Women in Distress
- Abbreviation: WiD
- Formation: 1974
- Type: Domestic violence center
- Legal status: 501(c)(3)
- Headquarters: Fort Lauderdale, Florida, United States
- Region served: Broward County, Florida, United States
- President and CEO: Linda L. Parker, PhD
- Staff: 110
- Volunteers: 240
- Website: www.womenindistress.org

= Women in Distress =

Domestic violence center in Broward County, Florida

Women in Distress (WID) is a nationally accredited, state-certified, full service domestic violence center in Broward County, Florida. WID adopts an empowerment based model. WID provides victims of domestic violence with safe shelter, crisis intervention and resources, and raises community awareness through intervention, education and advocacy. WID works in partnership with the Broward County Sheriff's Office (BSO). At a press conference in October 2009, Florida Governor Charlie Crist commended Women in Distress and Broward Sheriff's Office for their joint efforts to combat domestic violence.
In 2021 Women In Distress (WID), CASA in Pinellas, and The Spring of Tampa combined efforts to form FLDVC after the coalition was shut down to the financial malfeasance of FCADV CEO Tiffany Carr. As the contractor, WID holds the contract for the statewide domestic violence hotline, which receives over 12,000 calls a year. CASA has the subcontract for training and technical assistance for the state, and The Spring has the contract for Legal services, which includes overseeing all of the Injunction for Protection Project, and the Legal hotline.
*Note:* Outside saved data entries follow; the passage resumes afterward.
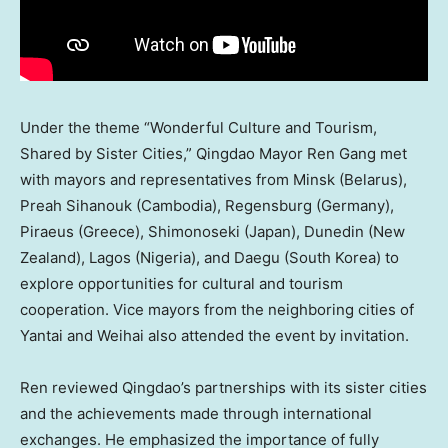
Under the theme “Wonderful Culture and Tourism,
Shared by Sister Cities,”
Qingdao
Mayor
Ren Gang
met
with mayors and representatives from
Minsk
(
Belarus
),
Preah Sihanouk (
Cambodia
), Regensburg (
Germany
),
Piraeus (
Greece
), Shimonoseki (
Japan
), Dunedin (
New
Zealand
),
Lagos
(
Nigeria
), and Daegu (
South Korea
) to
explore opportunities for cultural and tourism
cooperation. Vice mayors from the neighboring cities of
Yantai and Weihai also attended the event by invitation.
Ren reviewed
Qingdao’s
partnerships with its sister cities
and the achievements made through international
exchanges. He emphasized the importance of fully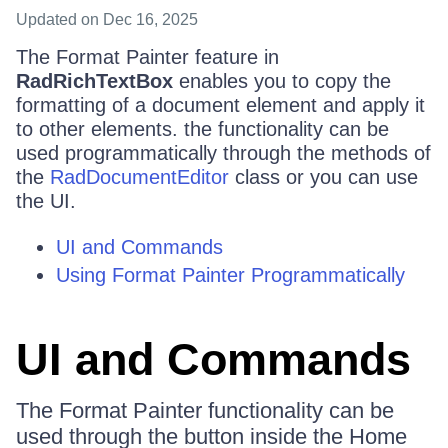
Updated
on Dec 16, 2025
The Format Painter feature in
RadRichTextBox
enables you to copy the
formatting of a document element and apply it
to other elements. the functionality can be
used programmatically through the methods of
the
RadDocumentEditor
class or you can use
the UI.
UI and Commands
Using Format Painter Programmatically
UI and Commands
The Format Painter functionality can be
used through the button inside the Home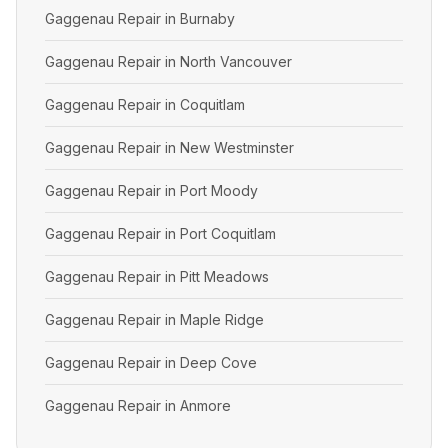
Gaggenau Repair in Burnaby
Gaggenau Repair in North Vancouver
Gaggenau Repair in Coquitlam
Gaggenau Repair in New Westminster
Gaggenau Repair in Port Moody
Gaggenau Repair in Port Coquitlam
Gaggenau Repair in Pitt Meadows
Gaggenau Repair in Maple Ridge
Gaggenau Repair in Deep Cove
Gaggenau Repair in Anmore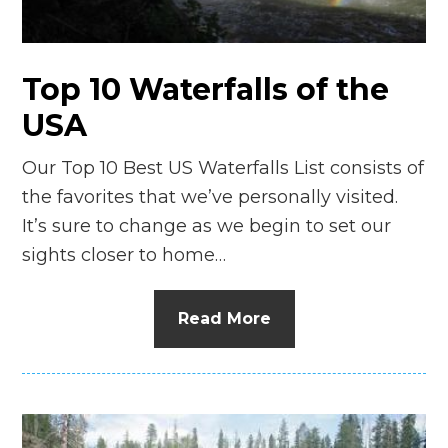
Top 10 Waterfalls of the
USA
Our Top 10 Best US Waterfalls List consists of
the favorites that we’ve personally visited.
It’s sure to change as we begin to set our
sights closer to home…
Read More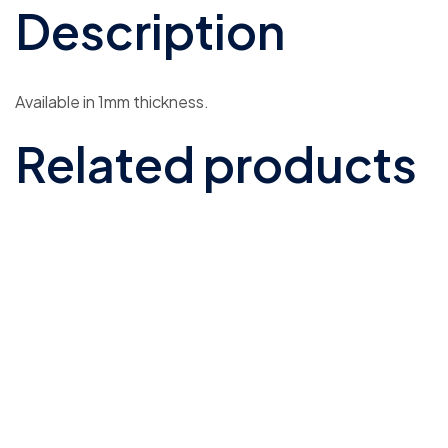
Description
Available in 1mm thickness.
Related products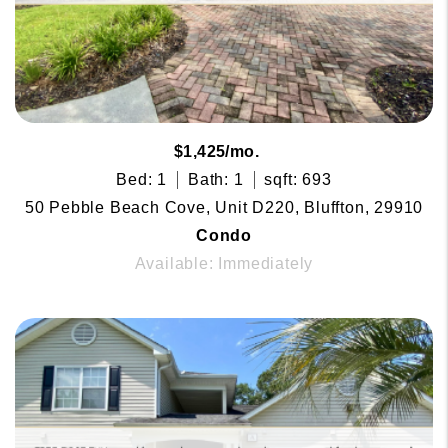
$1,425/mo.
Bed: 1
Bath: 1
sqft: 693
50 Pebble Beach Cove, Unit D220, Bluffton, 29910
Condo
Available: Immediately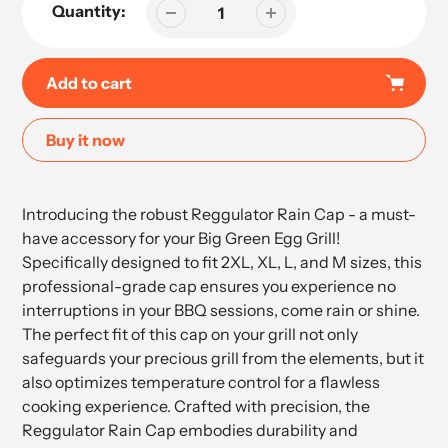
Quantity:
Add to cart
Buy it now
Adding
product
Introducing the robust Reggulator Rain Cap - a must-
to
have accessory for your Big Green Egg Grill!
your
Specifically designed to fit 2XL, XL, L, and M sizes, this
cart
professional-grade cap ensures you experience no
interruptions in your BBQ sessions, come rain or shine.
The perfect fit of this cap on your grill not only
safeguards your precious grill from the elements, but it
also optimizes temperature control for a flawless
cooking experience. Crafted with precision, the
Reggulator Rain Cap embodies durability and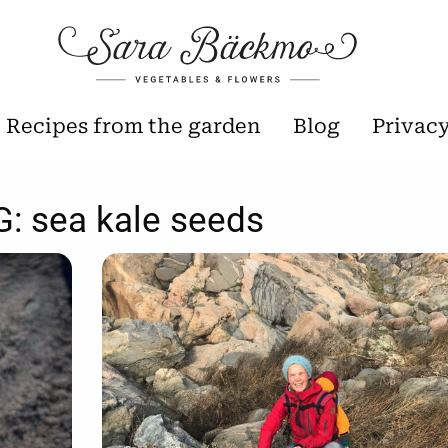
Recipes from the garden
Blog
Privac
G:
sea kale seeds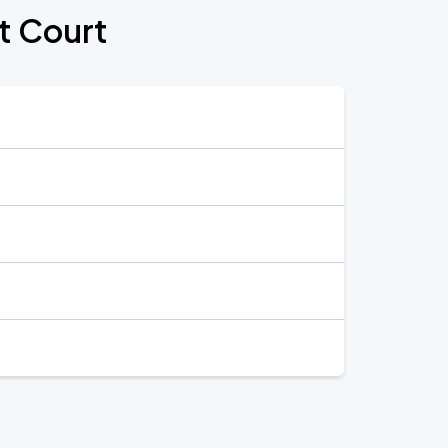
t Court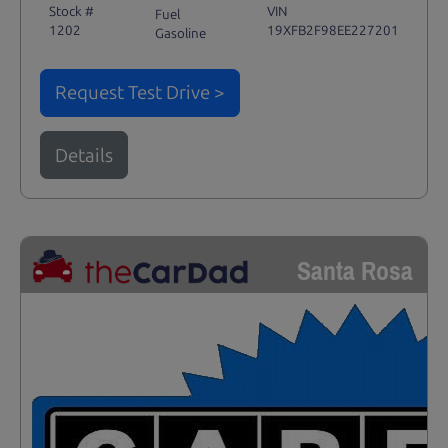
Stock #
VIN
Fuel
1202
19XFB2F98EE227201
Gasoline
Request Test Drive >
Details
Santa Rosa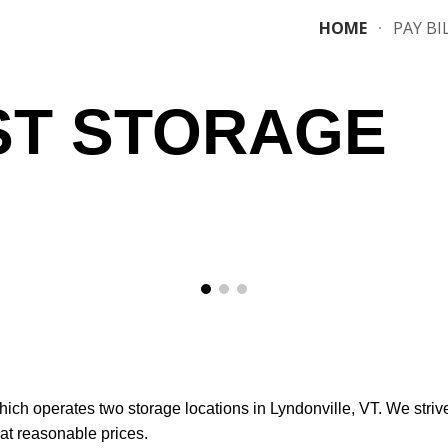
HOME
PAY BI
ip to main content
Skip to navigat
T STORAGE
ich operates two storage locations in Lyndonville, VT. We striv
 at reasonable prices.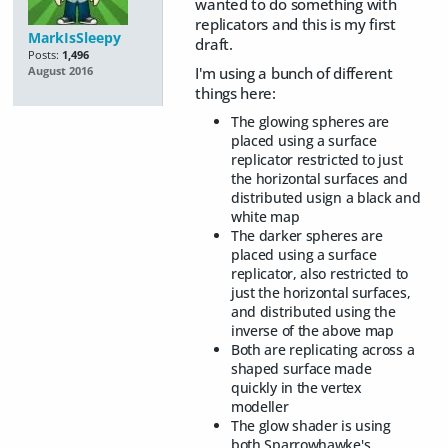
wanted to do something with
replicators and this is my first
MarkIsSleepy
draft.
Posts:
1,496
I'm using a bunch of different
August 2016
things here:
The glowing spheres are
placed using a surface
replicator restricted to just
the horizontal surfaces and
distributed usign a black and
white map
The darker spheres are
placed using a surface
replicator, also restricted to
just the horizontal surfaces,
and distributed using the
inverse of the above map
Both are replicating across a
shaped surface made
quickly in the vertex
modeller
The glow shader is using
both Sparrowhawke's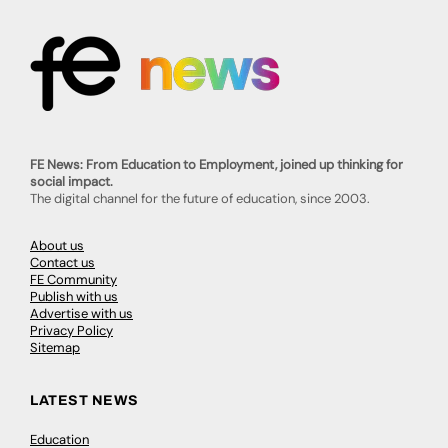
FE News: From Education to Employment, joined up thinking for
social impact.
The digital channel for the future of education, since 2003.
About us
Contact us
FE Community
Publish with us
Advertise with us
Privacy Policy
Sitemap
LATEST NEWS
Education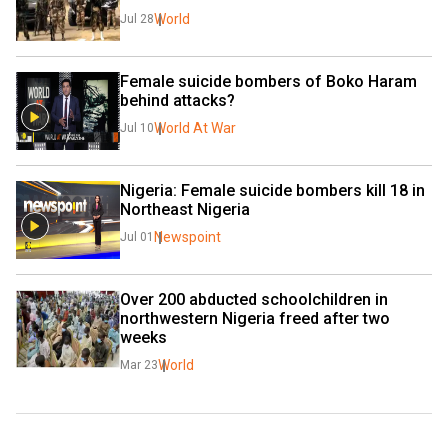
World
Jul 28
Female suicide bombers of Boko Haram 
behind attacks?
World At War
Jul 10
Nigeria: Female suicide bombers kill 18 in 
Northeast Nigeria
Newspoint
Jul 01
Over 200 abducted schoolchildren in 
northwestern Nigeria freed after two 
weeks
World
Mar 23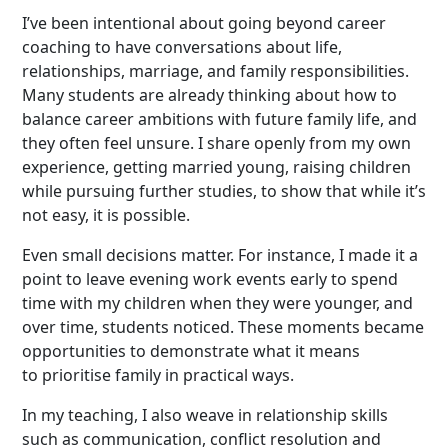
I’ve been intentional about going beyond career
coaching to have conversations about life,
relationships, marriage, and family responsibilities.
Many students are already thinking about how to
balance career ambitions with future family life, and
they often feel unsure. I share openly from my own
experience, getting married young, raising children
while pursuing further studies, to show that while it’s
not easy, it is possible.
Even small decisions matter. For instance, I made it a
point to leave evening work events early to spend
time with my children when they were younger, and
over time, students noticed. These moments became
opportunities to demonstrate what it means
to prioritise family in practical ways.
In my teaching, I also weave in relationship skills
such as communication, conflict resolution and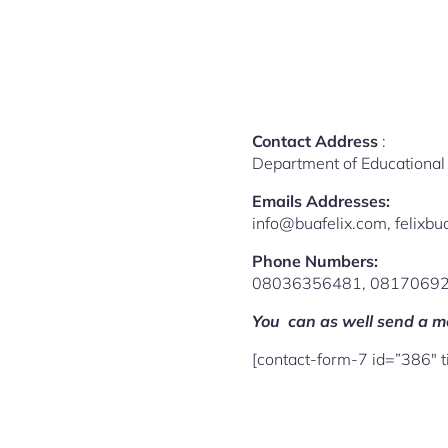
Contact Address
:
Department of Educational 
Emails Addresses:
info@buafelix.com, felix
Phone Numbers:
08036356481, 0817069
You can as well send a me
[contact-form-7 id=”386″ 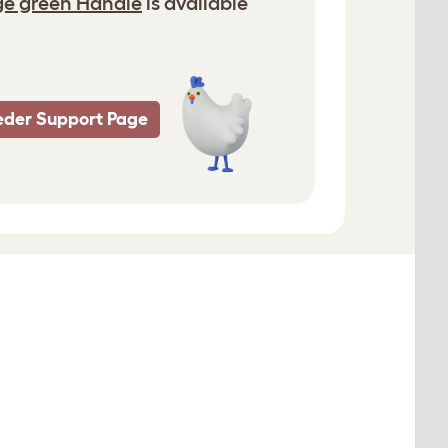
ge green Handle
is available
eder Support Page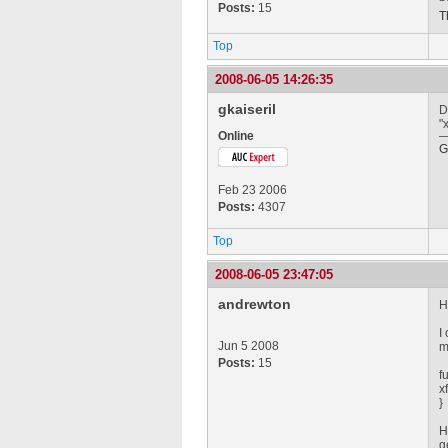
Posts:
15
T
Top
2008-06-05 14:26:35
gkaiseril
D
"
Online
G
Feb 23 2006
Posts:
4307
Top
2008-06-05 23:47:05
andrewton
H
I
Jun 5 2008
m
Posts:
15
f
x
}
H
g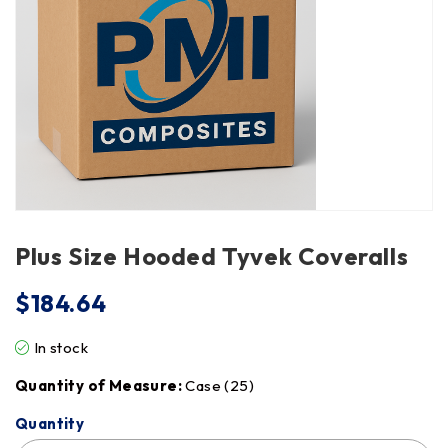
Plus Size Hooded Tyvek Coveralls
$
184.64
In stock
Quantity of Measure:
Case (25)
Quantity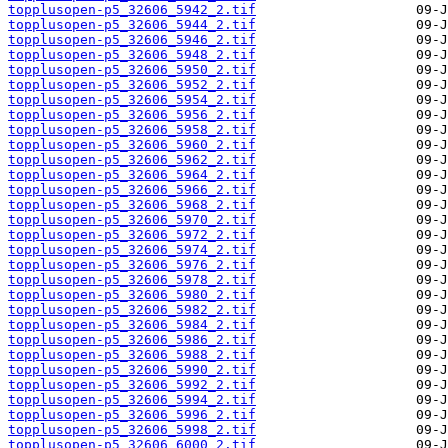
topplusopen-p5_32606_5942_2.tif
topplusopen-p5_32606_5944_2.tif
topplusopen-p5_32606_5946_2.tif
topplusopen-p5_32606_5948_2.tif
topplusopen-p5_32606_5950_2.tif
topplusopen-p5_32606_5952_2.tif
topplusopen-p5_32606_5954_2.tif
topplusopen-p5_32606_5956_2.tif
topplusopen-p5_32606_5958_2.tif
topplusopen-p5_32606_5960_2.tif
topplusopen-p5_32606_5962_2.tif
topplusopen-p5_32606_5964_2.tif
topplusopen-p5_32606_5966_2.tif
topplusopen-p5_32606_5968_2.tif
topplusopen-p5_32606_5970_2.tif
topplusopen-p5_32606_5972_2.tif
topplusopen-p5_32606_5974_2.tif
topplusopen-p5_32606_5976_2.tif
topplusopen-p5_32606_5978_2.tif
topplusopen-p5_32606_5980_2.tif
topplusopen-p5_32606_5982_2.tif
topplusopen-p5_32606_5984_2.tif
topplusopen-p5_32606_5986_2.tif
topplusopen-p5_32606_5988_2.tif
topplusopen-p5_32606_5990_2.tif
topplusopen-p5_32606_5992_2.tif
topplusopen-p5_32606_5994_2.tif
topplusopen-p5_32606_5996_2.tif
topplusopen-p5_32606_5998_2.tif
topplusopen-p5_32606_6000_2.tif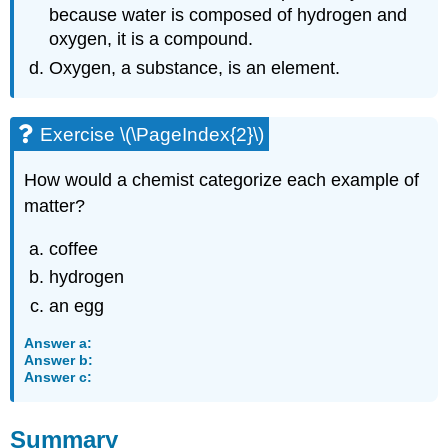
because water is composed of hydrogen and
oxygen, it is a compound.
Oxygen, a substance, is an element.
Exercise \(\PageIndex{2}\)
How would a chemist categorize each example of
matter?
coffee
hydrogen
an egg
Answer a:
Answer b:
Answer c:
Summary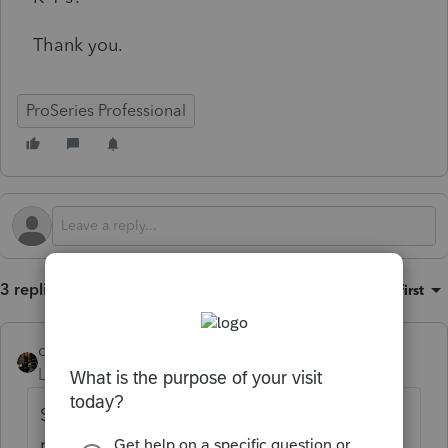
Thank you.
ProSeries Professional
3 replies
Sort by
:
Oldest first
dascpa
Level 11
Forum|Forum|4 months ago
Start with the K-1 Worksheet for each
partner. Look at Special Allocations T, U and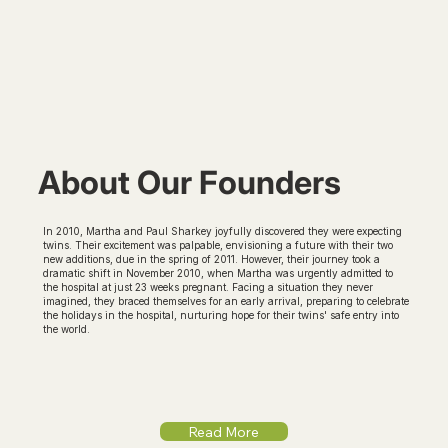
About Our Founders
In 2010, Martha and Paul Sharkey joyfully discovered they were expecting
twins. Their excitement was palpable, envisioning a future with their two
new additions, due in the spring of 2011. However, their journey took a
dramatic shift in November 2010, when Martha was urgently admitted to
the hospital at just 23 weeks pregnant. Facing a situation they never
imagined, they braced themselves for an early arrival, preparing to celebrate
the holidays in the hospital, nurturing hope for their twins' safe entry into
the world.
Read More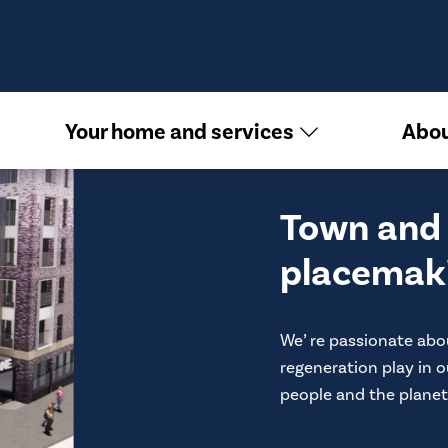
Your home and services
Abou
Town and 
placemak
We’ re passionate abo
regeneration play in o
people and the planet.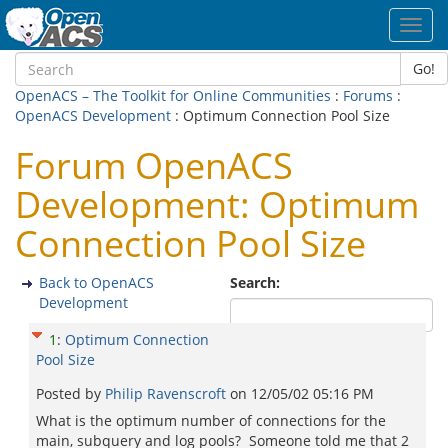
Toggl
navig
Go!
OpenACS – The Toolkit for Online Communities
:
Forums
:
OpenACS Development
: Optimum Connection Pool Size
Forum OpenACS
Development: Optimum
Connection Pool Size
Back to OpenACS
Search:
Development
1
:
Optimum Connection
Pool Size
Posted by
Philip Ravenscroft
on
12/05/02 05:16 PM
What is the optimum number of connections for the
main, subquery and log pools? Someone told me that 2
In 2018–2019, WID received 7,966 calls on their 24-hour crisis line.

==History and Services==

Women in Distress was established in 1972 as a nonprofit agency helping women in crisis, by feminist and women's rights activist Roxcy Bolton.

In 1974, Women in Distress of Broward County, Inc. was co-founded by Edee Greene. WiD's first refuge for homeless women was a donated four bedroom home. Eventually they opened their first crisis shelter, housing 12 homeless women. Following the murder of a client who had returned to her violent spouse to rejoin her children, further donations enabled the purchase of a 54-bed shelter, accommodating children of domestic violence victims and homeless women. In November 1995, the Jim and Jan Moran Family Center opened. In 1999 a $1 million endowment allowed WID to open a second 8-bed shelter in Hollywood.

In 2008, WID expanded with the purchase of a 6-acre campus in Deerfield Beach. The campus included a new Jim & Jan Moran Family Center, with 62 beds and has expanded to 135 beds. Services at the center include crisis intake, individual and group counseling, parenting classes, and respite child care. There is also a sub-station of the Broward Sheriff's Office on the site.

In 2018, WID added a pet shelter to the campus so survivors do not have to leave beloved pets behind when they flee.

==Community==

To coincide with the county's growing diverse populations, WID has expanded its target communities to include Spanish, Creole, African, Middle Eastern, Russian, and Eastern European communities. Language services are provided by staff in English, Spanish, Creole and Portuguese. WID supports same-sex domestic violence victims through the EAGLE (Ending Abuse of Gays and Lesbians Everywhere…even at home) program.

In 2007, WID received an AmeriCorps grant. Twenty AmeriCorps members now work full-time in community education, each with a special focus area. These include schools, the Latin, Haitian, African American and Caribbean communities, legal professionals, civic groups, corporations, media, faith based organizations, health/fitness, and beauty salons.

==Financial effects on Women in Distress==

The 41 domestic violence centers in Florida have seen a 25 to 30 percent increase in their demand for services since 2009. This is due to an increase both in incidents of domestic violence, and in the lethality of these incidents. In July 2011, Mary Riedel, the previous president and CEO of WID, stated that the steep increase in frequency and lethality of domestic violence is probably due to the impact of the economic downturn and the recession on families. Despite the increasing demands for its services, in August 2011, WID received news of an $8000 funding cut which will impact WID's phone hotline and counseling services.

Since the pandemic, WID and the county of Broward has seen a 25% increase in domestic violence incidents. Since 2008, bed nights have increased nearly 80% and the number of incidents coded as high lethality have increased nearly 30%.